Reputation: 157
I merged a list of lm summaries with a data.table.
Next, I extract a coefficient from the summaries and generate a new column containing the number.
My question is, why do I have to use lapply to complete such work?
For example, the following code worked.
new.DT <- old.DT[, result := lapply(X = results.of.lm, FUN = summary)] %>%
.[, beta := lapply(X = result, function(x) x$coefficients[2,1])]
While the following code failed.
new.DT <- old.DT[, result := lapply(X = results.of.lm, FUN = summary)] %>%
.[, beta := result$coefficients[2,1])]
However, for some functions I apply to columns in data.table (e.g. paste, substr or as.numeric), lapply was not necessary. I couldn't figure out what cause the difference. Thank you!
Upvotes: 0
Views: 559
Reputation: 24722
Presuming that old.DT
looks something like this:
grp results.of.lm
1: 1 <lm[12]>
2: 2 <lm[12]>
3: 3 <lm[12]>
then, after creating the result column using old.DT[, result:=lapply(results.of.lm,summary)]
, we note that result
is a list of lists
grp results.of.lm result
1: 1 <lm[12]> <summary.lm[11]>
2: 2 <lm[12]> <summary.lm[11]>
3: 3 <lm[12]> <summary.lm[11]>
Note that old.DT$result$coefficients is NULL, and thus beta:=result$coefficients[2,1]
will NOT return the desired result. Instead, your use of lapply does return the coefficients:
old.DT[, beta:=lapply(result, function(x) x$coefficients[2,1])][]
grp results.of.lm result beta
1: 1 <lm[12]> <summary.lm[11]> -0.2819342
2: 2 <lm[12]> <summary.lm[11]> 0.1645671
3: 3 <lm[12]> <summary.lm[11]> 0.2215897
Upvotes: 1

▶ _Record excerpts_:
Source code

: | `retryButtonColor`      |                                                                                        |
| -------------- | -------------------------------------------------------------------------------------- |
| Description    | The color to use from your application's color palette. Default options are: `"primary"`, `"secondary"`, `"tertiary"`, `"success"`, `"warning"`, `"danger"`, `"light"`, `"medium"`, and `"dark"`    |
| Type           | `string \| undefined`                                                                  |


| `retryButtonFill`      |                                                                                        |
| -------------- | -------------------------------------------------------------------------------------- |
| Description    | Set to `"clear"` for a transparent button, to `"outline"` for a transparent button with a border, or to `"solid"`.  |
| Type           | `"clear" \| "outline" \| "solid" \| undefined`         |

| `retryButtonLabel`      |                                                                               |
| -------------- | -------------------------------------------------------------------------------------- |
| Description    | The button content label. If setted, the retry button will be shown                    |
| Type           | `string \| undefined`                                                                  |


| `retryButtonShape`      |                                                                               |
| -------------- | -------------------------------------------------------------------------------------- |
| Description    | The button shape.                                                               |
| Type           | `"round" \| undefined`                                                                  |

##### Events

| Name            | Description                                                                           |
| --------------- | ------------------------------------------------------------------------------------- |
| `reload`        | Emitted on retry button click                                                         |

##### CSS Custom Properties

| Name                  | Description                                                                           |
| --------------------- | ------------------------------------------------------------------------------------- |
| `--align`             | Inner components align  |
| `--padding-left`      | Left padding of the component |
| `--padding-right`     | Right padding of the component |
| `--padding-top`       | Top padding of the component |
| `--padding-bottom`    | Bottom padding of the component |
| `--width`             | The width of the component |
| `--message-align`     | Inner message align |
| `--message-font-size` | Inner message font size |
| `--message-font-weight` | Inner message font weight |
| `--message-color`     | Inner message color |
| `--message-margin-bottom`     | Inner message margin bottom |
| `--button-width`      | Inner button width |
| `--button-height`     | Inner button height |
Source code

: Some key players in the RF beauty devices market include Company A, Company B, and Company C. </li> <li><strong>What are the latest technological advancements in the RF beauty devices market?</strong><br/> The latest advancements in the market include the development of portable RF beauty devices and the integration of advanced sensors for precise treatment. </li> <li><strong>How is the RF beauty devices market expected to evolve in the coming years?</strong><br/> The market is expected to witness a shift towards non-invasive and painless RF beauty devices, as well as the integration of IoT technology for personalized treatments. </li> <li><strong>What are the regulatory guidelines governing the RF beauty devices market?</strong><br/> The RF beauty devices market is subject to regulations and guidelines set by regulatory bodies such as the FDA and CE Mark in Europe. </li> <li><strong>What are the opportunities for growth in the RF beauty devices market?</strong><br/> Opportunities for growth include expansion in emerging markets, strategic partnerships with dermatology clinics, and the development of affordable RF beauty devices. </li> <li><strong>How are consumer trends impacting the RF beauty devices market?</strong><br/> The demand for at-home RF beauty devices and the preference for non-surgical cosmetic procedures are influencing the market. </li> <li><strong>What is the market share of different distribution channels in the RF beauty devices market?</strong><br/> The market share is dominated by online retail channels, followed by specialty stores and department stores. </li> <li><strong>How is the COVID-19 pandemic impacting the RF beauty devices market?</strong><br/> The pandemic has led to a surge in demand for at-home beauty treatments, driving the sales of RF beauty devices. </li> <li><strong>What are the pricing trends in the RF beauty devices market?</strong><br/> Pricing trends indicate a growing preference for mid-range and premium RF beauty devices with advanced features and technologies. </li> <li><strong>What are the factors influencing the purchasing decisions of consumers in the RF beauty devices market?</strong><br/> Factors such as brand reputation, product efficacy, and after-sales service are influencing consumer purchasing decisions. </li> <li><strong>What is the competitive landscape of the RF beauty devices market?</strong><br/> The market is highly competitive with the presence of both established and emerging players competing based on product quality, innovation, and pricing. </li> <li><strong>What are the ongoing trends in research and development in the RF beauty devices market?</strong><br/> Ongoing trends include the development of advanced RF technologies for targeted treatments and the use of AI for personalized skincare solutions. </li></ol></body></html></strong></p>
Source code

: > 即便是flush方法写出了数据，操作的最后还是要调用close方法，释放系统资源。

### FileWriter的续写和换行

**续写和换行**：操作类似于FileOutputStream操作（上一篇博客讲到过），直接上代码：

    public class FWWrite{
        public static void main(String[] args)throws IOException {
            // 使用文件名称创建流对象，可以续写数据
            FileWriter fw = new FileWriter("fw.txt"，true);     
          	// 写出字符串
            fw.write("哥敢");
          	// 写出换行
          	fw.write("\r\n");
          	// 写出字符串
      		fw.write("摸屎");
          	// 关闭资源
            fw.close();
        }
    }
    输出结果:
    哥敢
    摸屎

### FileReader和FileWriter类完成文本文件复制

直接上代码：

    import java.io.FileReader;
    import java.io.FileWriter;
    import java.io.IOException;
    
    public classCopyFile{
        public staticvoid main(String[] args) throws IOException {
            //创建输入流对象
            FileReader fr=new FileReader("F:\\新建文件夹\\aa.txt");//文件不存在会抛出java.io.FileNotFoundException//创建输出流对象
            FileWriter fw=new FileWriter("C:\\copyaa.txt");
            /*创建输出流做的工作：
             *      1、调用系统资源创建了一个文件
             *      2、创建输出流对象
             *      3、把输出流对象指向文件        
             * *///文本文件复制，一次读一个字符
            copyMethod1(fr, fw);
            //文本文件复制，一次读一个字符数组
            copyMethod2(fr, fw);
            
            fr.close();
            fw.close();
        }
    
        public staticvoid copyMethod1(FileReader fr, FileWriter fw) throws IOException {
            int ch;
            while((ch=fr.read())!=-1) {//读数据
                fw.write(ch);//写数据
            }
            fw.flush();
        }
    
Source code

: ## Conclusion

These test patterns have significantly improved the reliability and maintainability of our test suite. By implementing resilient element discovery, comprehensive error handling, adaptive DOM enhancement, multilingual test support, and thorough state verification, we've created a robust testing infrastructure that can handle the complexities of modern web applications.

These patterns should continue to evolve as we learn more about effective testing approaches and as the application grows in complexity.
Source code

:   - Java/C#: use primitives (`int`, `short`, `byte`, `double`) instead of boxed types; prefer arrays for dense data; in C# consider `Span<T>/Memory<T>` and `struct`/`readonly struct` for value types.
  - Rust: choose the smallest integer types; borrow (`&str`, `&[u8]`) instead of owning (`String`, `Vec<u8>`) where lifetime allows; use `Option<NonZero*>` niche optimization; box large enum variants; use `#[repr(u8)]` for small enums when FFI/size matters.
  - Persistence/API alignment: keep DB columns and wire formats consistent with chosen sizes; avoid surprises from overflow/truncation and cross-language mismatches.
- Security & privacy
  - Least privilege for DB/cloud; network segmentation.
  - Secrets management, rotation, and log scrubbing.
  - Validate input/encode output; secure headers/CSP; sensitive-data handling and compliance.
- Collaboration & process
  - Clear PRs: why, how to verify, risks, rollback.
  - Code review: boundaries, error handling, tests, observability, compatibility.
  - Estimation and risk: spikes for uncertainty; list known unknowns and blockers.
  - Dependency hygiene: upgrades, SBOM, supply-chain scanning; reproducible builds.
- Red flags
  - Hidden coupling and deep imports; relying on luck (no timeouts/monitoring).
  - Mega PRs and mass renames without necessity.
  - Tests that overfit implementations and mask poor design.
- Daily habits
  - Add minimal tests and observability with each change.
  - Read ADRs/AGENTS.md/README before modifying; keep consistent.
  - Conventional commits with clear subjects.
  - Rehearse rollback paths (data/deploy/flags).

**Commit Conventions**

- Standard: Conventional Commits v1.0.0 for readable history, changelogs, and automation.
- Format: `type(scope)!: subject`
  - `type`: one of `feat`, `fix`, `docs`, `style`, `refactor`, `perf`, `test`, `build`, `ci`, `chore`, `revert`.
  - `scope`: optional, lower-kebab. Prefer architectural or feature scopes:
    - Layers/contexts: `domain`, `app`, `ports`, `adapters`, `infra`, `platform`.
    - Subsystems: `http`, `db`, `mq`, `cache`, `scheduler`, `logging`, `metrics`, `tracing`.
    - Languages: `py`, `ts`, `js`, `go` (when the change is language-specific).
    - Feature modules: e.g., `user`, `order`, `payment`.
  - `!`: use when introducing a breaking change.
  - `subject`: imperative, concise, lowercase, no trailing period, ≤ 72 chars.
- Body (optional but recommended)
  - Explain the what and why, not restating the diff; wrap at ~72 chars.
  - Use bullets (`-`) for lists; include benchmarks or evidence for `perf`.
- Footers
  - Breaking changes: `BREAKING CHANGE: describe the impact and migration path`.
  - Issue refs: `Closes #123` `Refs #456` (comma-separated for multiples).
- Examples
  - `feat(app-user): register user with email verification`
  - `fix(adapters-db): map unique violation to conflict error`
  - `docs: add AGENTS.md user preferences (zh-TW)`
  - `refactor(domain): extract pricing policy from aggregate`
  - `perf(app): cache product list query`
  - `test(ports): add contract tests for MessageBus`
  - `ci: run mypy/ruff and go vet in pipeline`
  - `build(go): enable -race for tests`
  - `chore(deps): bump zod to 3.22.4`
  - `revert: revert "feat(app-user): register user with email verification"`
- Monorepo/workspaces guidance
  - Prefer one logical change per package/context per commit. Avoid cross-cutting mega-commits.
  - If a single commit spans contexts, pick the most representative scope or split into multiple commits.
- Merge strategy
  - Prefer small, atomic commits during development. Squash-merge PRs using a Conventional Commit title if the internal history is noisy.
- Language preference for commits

▶ _Exercise details_:
Reproduce, word for word, the part of the data.table thread that begins at the words "Reputation: 157" and stops after the words "complete such work?".

▶ _Output for this exercise_:
Reputation: 157
I merged a list of lm summaries with a data.table.
Next, I extract a coefficient from the summaries and generate a new column containing the number.
My question is, why do I have to use lapply to complete such work?